The CEO now got a little defensive. “Then they clearly don’t
understand what I am doing with the business,” she stated. “When we cut
compensation, especially on the low-producing salespeople, that savings
reduces cost. When I reduce cost for salespeople, it reduces our
overhead. With overhead reduced, I can lower the price of our products.
That will allow our bigger producers to bring in even more business.
Sure, the new compensation plan is punitive toward our bottom people,
but those bottom people really don’t move the needle in our business. If
some of them leave, it won’t impact our business.

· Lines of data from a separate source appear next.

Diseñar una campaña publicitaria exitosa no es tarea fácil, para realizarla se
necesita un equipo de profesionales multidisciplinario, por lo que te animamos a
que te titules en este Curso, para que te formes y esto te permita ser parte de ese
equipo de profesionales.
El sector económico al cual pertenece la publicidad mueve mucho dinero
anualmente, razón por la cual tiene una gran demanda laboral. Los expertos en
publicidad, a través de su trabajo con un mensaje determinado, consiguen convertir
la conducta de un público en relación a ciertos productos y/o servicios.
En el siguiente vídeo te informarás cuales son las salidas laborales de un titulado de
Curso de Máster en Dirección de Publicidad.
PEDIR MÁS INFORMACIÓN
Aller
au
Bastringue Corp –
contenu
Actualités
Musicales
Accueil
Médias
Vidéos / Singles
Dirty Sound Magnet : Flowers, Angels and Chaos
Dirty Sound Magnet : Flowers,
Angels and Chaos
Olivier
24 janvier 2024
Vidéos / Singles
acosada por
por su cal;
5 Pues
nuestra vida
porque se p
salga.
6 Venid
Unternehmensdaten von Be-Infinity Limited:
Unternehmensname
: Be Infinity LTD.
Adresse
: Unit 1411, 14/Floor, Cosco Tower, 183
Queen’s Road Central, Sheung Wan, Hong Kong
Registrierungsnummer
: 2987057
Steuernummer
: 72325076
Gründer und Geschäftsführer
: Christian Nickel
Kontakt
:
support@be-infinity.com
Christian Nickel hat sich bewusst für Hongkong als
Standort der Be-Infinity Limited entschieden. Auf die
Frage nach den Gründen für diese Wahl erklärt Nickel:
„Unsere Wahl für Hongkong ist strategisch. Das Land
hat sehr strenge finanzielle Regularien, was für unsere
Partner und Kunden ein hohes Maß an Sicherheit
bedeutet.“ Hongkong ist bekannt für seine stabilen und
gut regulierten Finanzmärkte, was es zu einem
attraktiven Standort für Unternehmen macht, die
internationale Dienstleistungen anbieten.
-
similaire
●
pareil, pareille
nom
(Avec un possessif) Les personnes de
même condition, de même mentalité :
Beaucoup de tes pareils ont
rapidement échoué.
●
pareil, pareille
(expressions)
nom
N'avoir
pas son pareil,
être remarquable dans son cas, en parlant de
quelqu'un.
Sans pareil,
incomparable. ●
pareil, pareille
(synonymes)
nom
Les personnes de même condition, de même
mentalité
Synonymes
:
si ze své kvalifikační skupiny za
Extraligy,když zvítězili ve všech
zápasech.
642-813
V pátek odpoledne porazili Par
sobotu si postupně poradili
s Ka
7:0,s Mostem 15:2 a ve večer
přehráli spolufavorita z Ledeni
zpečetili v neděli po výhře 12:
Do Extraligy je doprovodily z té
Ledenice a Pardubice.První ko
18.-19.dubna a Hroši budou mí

In fact, it will allow
some of our better producers to expand into those accounts and increase
sales. So there is opportunity for our sales force to do even better.”
“That makes a lot of sense,” I replied.
“It absolutely does,” said the CEO. She explained how she had made
this move before in a tough market. “It almost always helps. It might
reduce the overall size of our sales force, but it will increase our volume
in the long run. A smaller, more effective sales force also reduces
overhead: lower health care costs, fewer desks, fewer computers to buy,
greater efficiency. It is a win-win.”
“That sounds brilliant. There is only one problem with it,” I said.
“What’s that?” the CEO asked, incredulous.
“Your midlevel managers don’t understand those points—they don’t
understand why—and so they don’t believe in the strategy. If they don’t
believe, neither will your sales force. If this plan rolls out and those
executing it don’t believe in it, your plan is far more likely to fail.”